According to Crisis, women make up 26% of England's homeless population. That's tens of thousands of women, surviving day-to-day on London's streets, without dependable access to public toilets or menstrual care (which, ironically, is not classed as healthcare).

"This initiative believes that tampons and [sanitary] towels should be made available through homeless shelters, the same way the government provides condoms," founders Oli Frost, Josie Shedden, and Sara Bakhaty write on their homepage, which links to a Change.org petition.  

That's where the video above comes in. It features the voice of Patricia, a woman in her 50s who found herself on the streets of South London after she ran out of couches to surf. When she couldn't access sanitary products, she ripped up pieces of cloth and used those instead. 

"I used to feel very depressed. It used to get me down," she explains in the clip. "Why does a woman have to rip up a cloth, put between her, to protect herself from bleeding?"

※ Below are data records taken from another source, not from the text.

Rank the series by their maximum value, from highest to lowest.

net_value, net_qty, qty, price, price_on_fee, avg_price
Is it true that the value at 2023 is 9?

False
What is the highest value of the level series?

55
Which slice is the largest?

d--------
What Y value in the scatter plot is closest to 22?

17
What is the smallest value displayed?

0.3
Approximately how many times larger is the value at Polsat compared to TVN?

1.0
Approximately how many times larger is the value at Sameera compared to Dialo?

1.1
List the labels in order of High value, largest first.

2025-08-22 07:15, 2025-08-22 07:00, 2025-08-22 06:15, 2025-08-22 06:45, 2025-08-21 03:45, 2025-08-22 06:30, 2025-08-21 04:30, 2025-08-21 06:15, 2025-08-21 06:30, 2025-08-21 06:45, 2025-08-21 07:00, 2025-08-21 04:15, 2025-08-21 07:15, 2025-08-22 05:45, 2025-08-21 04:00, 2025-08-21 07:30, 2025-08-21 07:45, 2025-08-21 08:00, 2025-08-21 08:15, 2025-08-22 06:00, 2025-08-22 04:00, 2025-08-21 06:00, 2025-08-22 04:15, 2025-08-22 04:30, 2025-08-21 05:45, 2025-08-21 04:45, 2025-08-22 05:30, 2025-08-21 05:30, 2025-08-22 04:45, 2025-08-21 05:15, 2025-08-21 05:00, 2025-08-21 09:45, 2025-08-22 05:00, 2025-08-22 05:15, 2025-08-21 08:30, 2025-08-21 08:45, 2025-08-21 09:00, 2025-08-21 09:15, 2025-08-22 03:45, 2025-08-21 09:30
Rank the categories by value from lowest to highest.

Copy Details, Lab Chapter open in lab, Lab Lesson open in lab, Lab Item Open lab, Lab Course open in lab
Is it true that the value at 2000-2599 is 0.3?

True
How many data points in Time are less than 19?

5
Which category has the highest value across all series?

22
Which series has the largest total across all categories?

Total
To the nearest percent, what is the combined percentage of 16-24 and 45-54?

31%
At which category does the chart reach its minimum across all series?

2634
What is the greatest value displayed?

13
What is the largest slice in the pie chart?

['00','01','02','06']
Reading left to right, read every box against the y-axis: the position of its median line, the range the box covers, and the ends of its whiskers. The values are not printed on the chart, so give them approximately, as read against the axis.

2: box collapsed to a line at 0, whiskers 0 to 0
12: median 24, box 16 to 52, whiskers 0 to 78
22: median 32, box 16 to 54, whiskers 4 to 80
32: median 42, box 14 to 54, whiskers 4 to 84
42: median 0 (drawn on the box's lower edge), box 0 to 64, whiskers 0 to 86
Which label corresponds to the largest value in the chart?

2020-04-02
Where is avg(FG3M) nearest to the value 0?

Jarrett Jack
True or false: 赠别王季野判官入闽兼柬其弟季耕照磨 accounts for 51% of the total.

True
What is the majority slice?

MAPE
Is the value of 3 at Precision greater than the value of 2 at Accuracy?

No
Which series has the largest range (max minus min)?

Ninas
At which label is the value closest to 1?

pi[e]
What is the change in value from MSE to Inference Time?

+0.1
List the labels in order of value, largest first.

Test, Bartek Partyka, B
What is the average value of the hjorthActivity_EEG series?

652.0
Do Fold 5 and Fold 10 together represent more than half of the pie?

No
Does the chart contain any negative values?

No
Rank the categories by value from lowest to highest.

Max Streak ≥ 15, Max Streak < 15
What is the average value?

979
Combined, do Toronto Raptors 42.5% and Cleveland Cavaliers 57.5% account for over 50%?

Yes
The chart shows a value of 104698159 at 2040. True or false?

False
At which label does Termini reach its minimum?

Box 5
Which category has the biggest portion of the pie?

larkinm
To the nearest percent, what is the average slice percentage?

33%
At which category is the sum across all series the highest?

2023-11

"Patricia's story hit home for me," Bakhaty tells us. "The misconception that someone on the street doesn't mind not being clean. Well, cleanliness is so important. She felt very vulnerable, and then she realized she couldn't carry on like this."

To protect herself — from fluids and from men — Patricia had to be resourceful. If she couldn't get clean, her homelessness became more evident, making her more susceptible to sexual assault.

As of now, The Homeless Period's petition has over 40,000 signatures. 50,000 is their goal; but to get parliament's attention, they'll likely need 100,000. 

"It's about finding a long term solution," Frost says. "I think we've had 10,000 signatures in the last 24 hours, so it's starting to look like a real possibility."

Before you reach for your next tampon, stop and sign for women everywhere.